Document passage =
Start of Block
ESSENTIAL RELEASES Essential Releases, November 4, 2022 By Bandcamp Daily Staff · November 04, 2022

What the Bandcamp Daily editors are listening to right now.

Alpha
Dust

Merch for this release:
Compact Disc (CD)

Whenever I’m staking out an unfamiliar or obscure artist on Bandcamp, I always consider listener endorsements: fan comments, Rate Your Music scores, friends’ recent purchases, and, most crucially, recommendations from artists I admire. Founded by Corin Dingley and Andy Jenks in 1995 (the latter has since left the band), discovered and signed by Massive Attack in 1997, and active ever since, the Bristol trip-hop outfit Alpha have garnered props from Madonna, David Bowie, Jarvis Cocker, Radiohead, and Prince. They never reached the same level of commercial and critical success as their compatriots in the mid-’90s trip-hop boom, but hey: holding onto the “best-kept secret” title for a quarter-century is nothing to sneeze at either. The band’s 20th album, Dust—a Bandcamp exclusive—further testifies to that time-tested credibility with a wide range of sophisticated chillout fare that spans dreamy, impressionistic downtempo instrumentals (“Eve”), warm acoustic pop (“Tea and Toast”), and dusky lounge ballads that wouldn’t sound out of place in a Bond film (“Hypothetically Speaking”). Perfect for rainy mornings, lazy afternoons, romantic evenings, or whenever you need a break from reality.
End of Block
Stored data =
Start of Block
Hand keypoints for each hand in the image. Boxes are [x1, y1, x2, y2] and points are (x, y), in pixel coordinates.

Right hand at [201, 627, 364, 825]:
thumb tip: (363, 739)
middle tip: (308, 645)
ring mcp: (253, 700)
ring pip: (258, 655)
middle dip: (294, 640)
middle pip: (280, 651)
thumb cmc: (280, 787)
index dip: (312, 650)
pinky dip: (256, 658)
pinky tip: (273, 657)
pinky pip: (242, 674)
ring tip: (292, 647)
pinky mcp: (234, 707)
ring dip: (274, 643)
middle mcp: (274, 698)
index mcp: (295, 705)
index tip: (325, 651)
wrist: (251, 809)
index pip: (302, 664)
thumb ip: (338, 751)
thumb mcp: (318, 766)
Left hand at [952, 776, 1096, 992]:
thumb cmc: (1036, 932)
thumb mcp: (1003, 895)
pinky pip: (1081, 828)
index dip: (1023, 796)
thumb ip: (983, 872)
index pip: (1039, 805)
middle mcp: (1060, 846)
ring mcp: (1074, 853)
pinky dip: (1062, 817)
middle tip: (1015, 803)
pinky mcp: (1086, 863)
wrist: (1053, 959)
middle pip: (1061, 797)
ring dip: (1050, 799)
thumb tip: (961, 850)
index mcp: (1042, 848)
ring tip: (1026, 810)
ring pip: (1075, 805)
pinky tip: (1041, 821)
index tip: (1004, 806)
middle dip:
End of Block
What the task asks = Please extend the Bandcamp Daily Essential Releases column, picking up right after its last sentence.

Response to the exercise =
Zoe Camp

The Bedroom Witch
A Place of Hurt

Merch for this release:
Vinyl LP, Compact Disc (CD)

Sepehr Mashiahof, aka The Bedroom Witch, told us back in 2017 in no uncertain terms that she believes the dancefloor is a healing space and that she sees making music as a form of emotional connection. She’s spent years building metaphorical worlds that speak broadly to all of the identities she occupies—Iranian, American, trans woman—and the ways those identity categories are constructed and policed by society. On A Place of Hurt, she tunnels deeper into those themes, making them explicit without reducing their complexity. (On “Crossing Over,” for example, she describes being hit by a car while crossing the street and having her death justified: “You tell me that I’m crazy/ For thinking I could be like you and make it over safely.”) All of this is set to precise and relentlessly catchy darkwave that weaves in aspects of other ‘80s club music (most notably freestyle, as on opener “My Only,” but also the various offspring of New Order and the Factory sound). A polished producer and excellent songwriter, Mashiahof is able to bring us into her world so expertly because she has skill, vulnerability, and a keen eye for imagery. A Place of Hurt is, ultimately, a place of catharsis.

Jes Skolnik

Carla dal Forno
Come Around

Merch for this release:
Vinyl LP, Compact Disc (CD)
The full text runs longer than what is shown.